2

How can I create a column of formulas (such as y ~ x or y ~ log(x) or ...) from a nested dataframe of models?

In attempt below, the model column contains the model with the largest value of R squared. The purpose of creating a column of model formulas is to identify which model was used in each row.

library(tidyverse)
library(broom)

df <- gapminder::gapminder %>% 
  select(country, x = year, y = lifeExp) %>%
  group_by(country) %>%
  nest()

rsq_f <- function(model){summary(model)$r.squared}

best_model <- function(df){
  models <- list(
    lm(formula = y ~ x, data = df),
    lm(formula = y ~ log(x), data = df),
    lm(formula = log(y) ~ x, data = df),
    lm(formula = log(y) ~ log(x), data = df)
  )

  R_squared <- map_dbl(models, rsq_f)
  best_model_num <- which.max(R_squared)

  models[best_model_num][[1]]    
}

models <- df %>%
  mutate(
    model = map(data, best_model),
    rsq = map(model, broom::glance) %>% map_dbl("r.squared"),
    fun_call = map(model, formula)
  )

The output is

> models
# A tibble: 142 x 5
   country     data              model      rsq fun_call     
   <fct>       <list>            <list>   <dbl> <list>       
 1 Afghanistan <tibble [12 x 2]> <S3: lm> 0.949 <S3: formula>
 2 Albania     <tibble [12 x 2]> <S3: lm> 0.912 <S3: formula>
 3 Algeria     <tibble [12 x 2]> <S3: lm> 0.986 <S3: formula>
 4 Angola      <tibble [12 x 2]> <S3: lm> 0.890 <S3: formula>
 5 Argentina   <tibble [12 x 2]> <S3: lm> 0.996 <S3: formula>
 6 Australia   <tibble [12 x 2]> <S3: lm> 0.983 <S3: formula>
 7 Austria     <tibble [12 x 2]> <S3: lm> 0.994 <S3: formula>
 8 Bahrain     <tibble [12 x 2]> <S3: lm> 0.968 <S3: formula>
 9 Bangladesh  <tibble [12 x 2]> <S3: lm> 0.997 <S3: formula>
10 Belgium     <tibble [12 x 2]> <S3: lm> 0.995 <S3: formula>
# ... with 132 more rows

Instead of <S3: formula> I'd like to actually see the formula used by the model.

Vlad
  • 3,058
  • 4
  • 25
  • 53
  • Can you `...%>% unnest(fun_call)` ? – AntoniosK Aug 20 '18 at 14:59
  • `models %>% unnest(fun_call)` Error: Each column must either be a list of vectors or a list of data frames [fun_call] - guess that means no... – Vlad Aug 20 '18 at 15:00
  • 2
    each `lm` model should have a `terms` element, which is a `list` with the formula used, if you use `as.character(lm$terms)` on that you might have something to work with.. – RLave Aug 20 '18 at 15:13
  • since this gives you not exactly the correct format, you need to rearrange it, something like: `paste(as.character(my_lm$terms)[2],as.character(my_lm$terms)[1], as.character(my_lm$terms)[-c(1:2)])` if I understand correctly your question, this will give you a string with the correct formula.. – RLave Aug 20 '18 at 15:14
  • Formulas aren't atomic types that a tibble can display in a table format.

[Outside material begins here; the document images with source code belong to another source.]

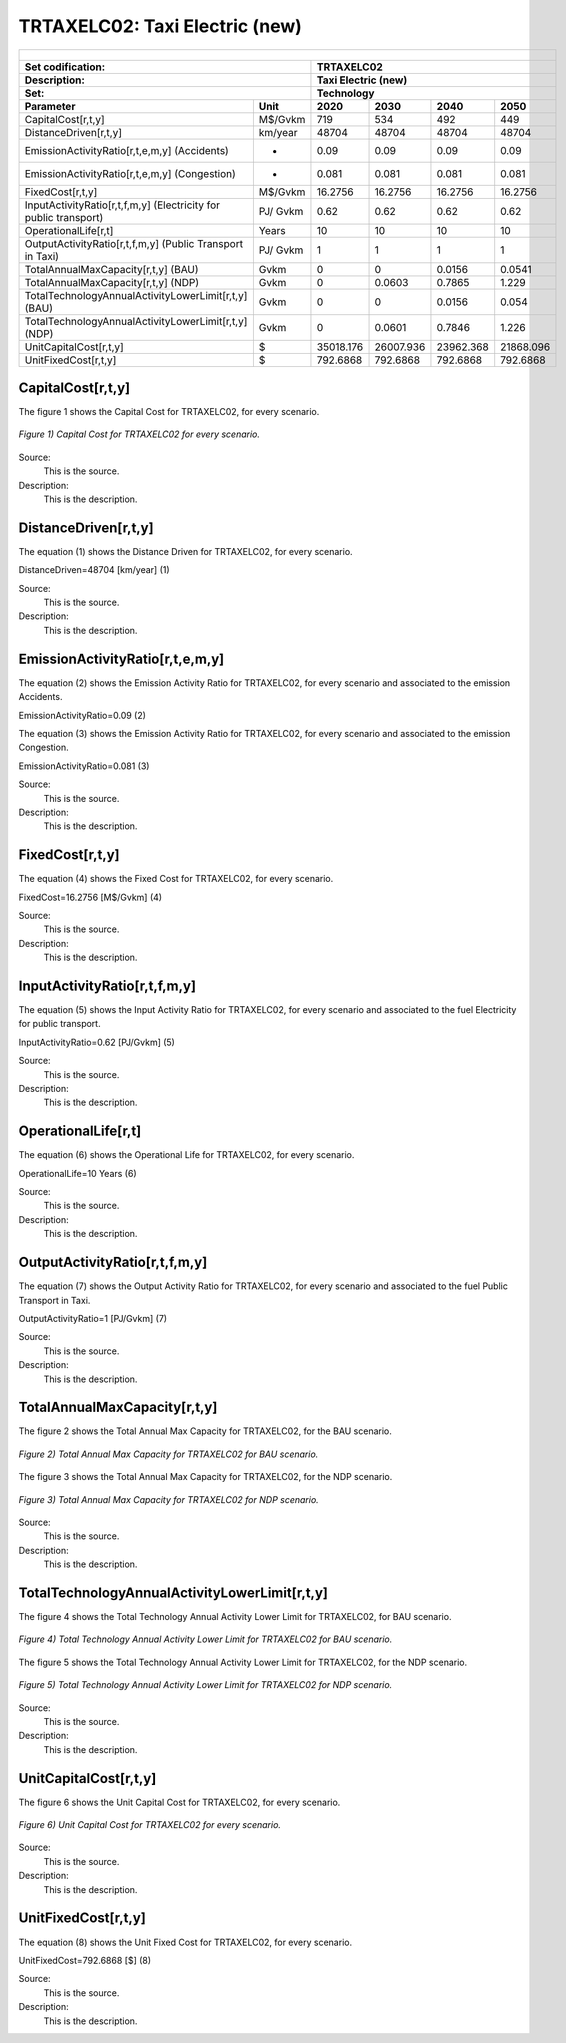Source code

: TRTAXELC02: Taxi Electric (new)
=====================================

+-------------------------------------------------+-------+--------------+--------------+--------------+--------------+
| .. figure:: img/TRTAXELC.jpg                                                                                        |
|    :align:   center                                                                                                 |
|    :width:   500 px                                                                                                 |
+-------------------------------------------------+-------+--------------+--------------+--------------+--------------+
| Set codification:                                       |TRTAXELC02                                                 |
+-------------------------------------------------+-------+--------------+--------------+--------------+--------------+
| Description:                                            |Taxi Electric (new)                                        |
+-------------------------------------------------+-------+--------------+--------------+--------------+--------------+
| Set:                                                    |Technology                                                 |
+-------------------------------------------------+-------+--------------+--------------+--------------+--------------+
| Parameter                                       | Unit  | 2020         | 2030         | 2040         |  2050        |
+=================================================+=======+==============+==============+==============+==============+
| CapitalCost[r,t,y]                              |M$/Gvkm| 719          | 534          | 492          | 449          |
+-------------------------------------------------+-------+--------------+--------------+--------------+--------------+
| DistanceDriven[r,t,y]                           |km/year| 48704        | 48704        | 48704        | 48704        |
+-------------------------------------------------+-------+--------------+--------------+--------------+--------------+
| EmissionActivityRatio[r,t,e,m,y] (Accidents)    |  -    | 0.09         | 0.09         | 0.09         | 0.09         |
+-------------------------------------------------+-------+--------------+--------------+--------------+--------------+
| EmissionActivityRatio[r,t,e,m,y] (Congestion)   | -     | 0.081        | 0.081        | 0.081        | 0.081        |
+-------------------------------------------------+-------+--------------+--------------+--------------+--------------+
| FixedCost[r,t,y]                                |M$/Gvkm| 16.2756      | 16.2756      | 16.2756      | 16.2756      |
+-------------------------------------------------+-------+--------------+--------------+--------------+--------------+
| InputActivityRatio[r,t,f,m,y] (Electricity for  | PJ/   | 0.62         | 0.62         | 0.62         | 0.62         |
| public transport)                               | Gvkm  |              |              |              |              |
+-------------------------------------------------+-------+--------------+--------------+--------------+--------------+
| OperationalLife[r,t]                            | Years | 10           | 10           | 10           | 10           |
+-------------------------------------------------+-------+--------------+--------------+--------------+--------------+
| OutputActivityRatio[r,t,f,m,y] (Public Transport| PJ/   | 1            | 1            | 1            | 1            |
| in Taxi)                                        | Gvkm  |              |              |              |              |
+-------------------------------------------------+-------+--------------+--------------+--------------+--------------+
| TotalAnnualMaxCapacity[r,t,y] (BAU)             |  Gvkm | 0            | 0            | 0.0156       | 0.0541       |
+-------------------------------------------------+-------+--------------+--------------+--------------+--------------+
| TotalAnnualMaxCapacity[r,t,y] (NDP)             |  Gvkm | 0            | 0.0603       | 0.7865       | 1.229        |
+-------------------------------------------------+-------+--------------+--------------+--------------+--------------+
| TotalTechnologyAnnualActivityLowerLimit[r,t,y]  | Gvkm  | 0            | 0            | 0.0156       | 0.054        |
| (BAU)                                           |       |              |              |              |              |
+-------------------------------------------------+-------+--------------+--------------+--------------+--------------+
| TotalTechnologyAnnualActivityLowerLimit[r,t,y]  | Gvkm  | 0            | 0.0601       | 0.7846       | 1.226        |
| (NDP)                                           |       |              |              |              |              |
+-------------------------------------------------+-------+--------------+--------------+--------------+--------------+
| UnitCapitalCost[r,t,y]                          |   $   | 35018.176    | 26007.936    | 23962.368    | 21868.096    |
+-------------------------------------------------+-------+--------------+--------------+--------------+--------------+
| UnitFixedCost[r,t,y]                            |   $   | 792.6868     | 792.6868     | 792.6868     | 792.6868     |
+-------------------------------------------------+-------+--------------+--------------+--------------+--------------+



CapitalCost[r,t,y]
+++++++++

The figure 1 shows the Capital Cost for TRTAXELC02, for every scenario.

.. figure:: img/TRTAXELC02_CapitalCost.png
   :align:   center
   :width:   700 px
   
   *Figure 1) Capital Cost for TRTAXELC02 for every scenario.*
   
Source:
   This is the source. 
   
Description: 
   This is the description. 

DistanceDriven[r,t,y]
+++++++++
The equation (1) shows the Distance Driven for TRTAXELC02, for every scenario.

DistanceDriven=48704 [km/year]   (1)

Source:
   This is the source. 
   
Description: 
   This is the description.

EmissionActivityRatio[r,t,e,m,y]
+++++++++
The equation (2) shows the Emission Activity Ratio for TRTAXELC02, for every scenario and associated to the emission Accidents.

EmissionActivityRatio=0.09    (2)

The equation (3) shows the Emission Activity Ratio for TRTAXELC02, for every scenario and associated to the emission Congestion.

EmissionActivityRatio=0.081    (3)

Source:
   This is the source. 
   
Description: 
   This is the description.

FixedCost[r,t,y]
+++++++++
The equation (4) shows the Fixed Cost for TRTAXELC02, for every scenario.

FixedCost=16.2756 [M$/Gvkm]   (4)

Source:
   This is the source. 
   
Description: 
   This is the description.
   
InputActivityRatio[r,t,f,m,y]
+++++++++
The equation (5) shows the Input Activity Ratio for TRTAXELC02, for every scenario and associated to the fuel Electricity for public transport. 

InputActivityRatio=0.62 [PJ/Gvkm]   (5)

Source:
   This is the source. 
   
Description: 
   This is the description.   
   
OperationalLife[r,t]
+++++++++
The equation (6) shows the Operational Life for TRTAXELC02, for every scenario.

OperationalLife=10 Years   (6)

Source:
   This is the source. 
   
Description: 
   This is the description.   
   
OutputActivityRatio[r,t,f,m,y]
+++++++++
The equation (7) shows the Output Activity Ratio for TRTAXELC02, for every scenario and associated to the fuel Public Transport in Taxi.

OutputActivityRatio=1 [PJ/Gvkm]   (7)

Source:
   This is the source. 
   
Description: 
   This is the description.
   
TotalAnnualMaxCapacity[r,t,y]
+++++++++
The figure 2 shows the Total Annual Max Capacity for TRTAXELC02, for the BAU scenario.

.. figure:: img/TRTAXELC02_TotalAnnualMaxCapacity_BAU.png
   :align:   center
   :width:   700 px
   
   *Figure 2) Total Annual Max Capacity for TRTAXELC02 for BAU scenario.*
   
The figure 3 shows the Total Annual Max Capacity for TRTAXELC02, for the NDP scenario.

.. figure:: img/TRTAXELC02_TotalAnnualMaxCapacity_NDP.png
   :align:   center
   :width:   700 px
   
   *Figure 3) Total Annual Max Capacity for TRTAXELC02 for NDP scenario.*

Source:
   This is the source. 
   
Description: 
   This is the description.   
   
TotalTechnologyAnnualActivityLowerLimit[r,t,y]
+++++++++
The figure 4 shows the Total Technology Annual Activity Lower Limit for TRTAXELC02, for BAU scenario.

.. figure:: img/TRTAXELC02_TotalTechnologyAnnualActivityLowerLimit_BAU.png
   :align:   center
   :width:   700 px
   
   *Figure 4) Total Technology Annual Activity Lower Limit for TRTAXELC02 for BAU scenario.*

The figure 5 shows the Total Technology Annual Activity Lower Limit for TRTAXELC02, for the NDP scenario.

.. figure:: img/TRTAXELC02_TotalTechnologyAnnualActivityLowerLimit_NDP.png
   :align:   center
   :width:   700 px
   
   *Figure 5) Total Technology Annual Activity Lower Limit for TRTAXELC02 for NDP scenario.*

Source:
   This is the source. 
   
Description: 
   This is the description.
   
UnitCapitalCost[r,t,y]
+++++++++
The figure 6 shows the Unit Capital Cost for TRTAXELC02, for every scenario.

.. figure:: img/TRTAXELC02_UnitCapitalCost.png
   :align:   center
   :width:   700 px
   
   *Figure 6) Unit Capital Cost for TRTAXELC02 for every scenario.*
Source:
   This is the source. 
   
Description: 
   This is the description.
   
   
UnitFixedCost[r,t,y]
+++++++++
The equation (8) shows the Unit Fixed Cost for TRTAXELC02, for every scenario.

UnitFixedCost=792.6868 [$]   (8)

Source:
   This is the source. 
   
Description: 
   This is the description.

Are you just trying to look at it in the console? Then you should write your own print function. Or as someone else mentioned, convert the formula to a character value for display. – MrFlick Aug 20 '18 at 15:14

2 Answers2

4

Based on RLave's comment, the answer is simply adding as.character():

models <- df %>%
  mutate(
    model = map(data, best_model),
    rsq = map(model, broom::glance) %>% map_dbl("r.squared"),
    fun_call = map(model, formula) %>% as.character()
  )

which gives:

# A tibble: 142 x 5
   country     data              model      rsq fun_call  
   <fct>       <list>            <list>   <dbl> <chr>     
 1 Afghanistan <tibble [12 x 2]> <S3: lm> 0.949 y ~ log(x)
 2 Albania     <tibble [12 x 2]> <S3: lm> 0.912 y ~ log(x)
 3 Algeria     <tibble [12 x 2]> <S3: lm> 0.986 y ~ log(x)
 4 Angola      <tibble [12 x 2]> <S3: lm> 0.890 y ~ log(x)
 5 Argentina   <tibble [12 x 2]> <S3: lm> 0.996 y ~ x     
 6 Australia   <tibble [12 x 2]> <S3: lm> 0.983 log(y) ~ x
 7 Austria     <tibble [12 x 2]> <S3: lm> 0.994 log(y) ~ x
 8 Bahrain     <tibble [12 x 2]> <S3: lm> 0.968 y ~ log(x)
 9 Bangladesh  <tibble [12 x 2]> <S3: lm> 0.997 log(y) ~ x
10 Belgium     <tibble [12 x 2]> <S3: lm> 0.995 log(y) ~ x
# ... with 132 more rows
Vlad
  • 3,058
  • 4
  • 25
  • 53
0

To make myself more clear I'll post as an answer with an example, if I understood correctly you seek to have a column with the formula, like a string "y ~ x".

Suppose we have a simple lm:

x <- c(4.17,5.58,5.18,6.11,4.50,4.61,5.17,4.53,5.33,5.14)
y <- c(4.81,4.17,4.41,3.59,5.87,3.83,6.03,4.89,4.32,4.69)
my_lm <- lm(y~ x)   

By looking at terms you have the formula, just not correctly arranged:

as.character(my_lm[["terms"]])
# [1] "~" "y" "x"

You just need to re-arrange the first two terms:

paste(as.character(my_lm$terms)[2],as.character(my_lm$terms)[1], as.character(my_lm$terms)[-c(1:2)])
# [1] "y ~ x"

And this could be assigned with mutate to a column.

RLave
  • 8,144
  • 3
  • 21
  • 37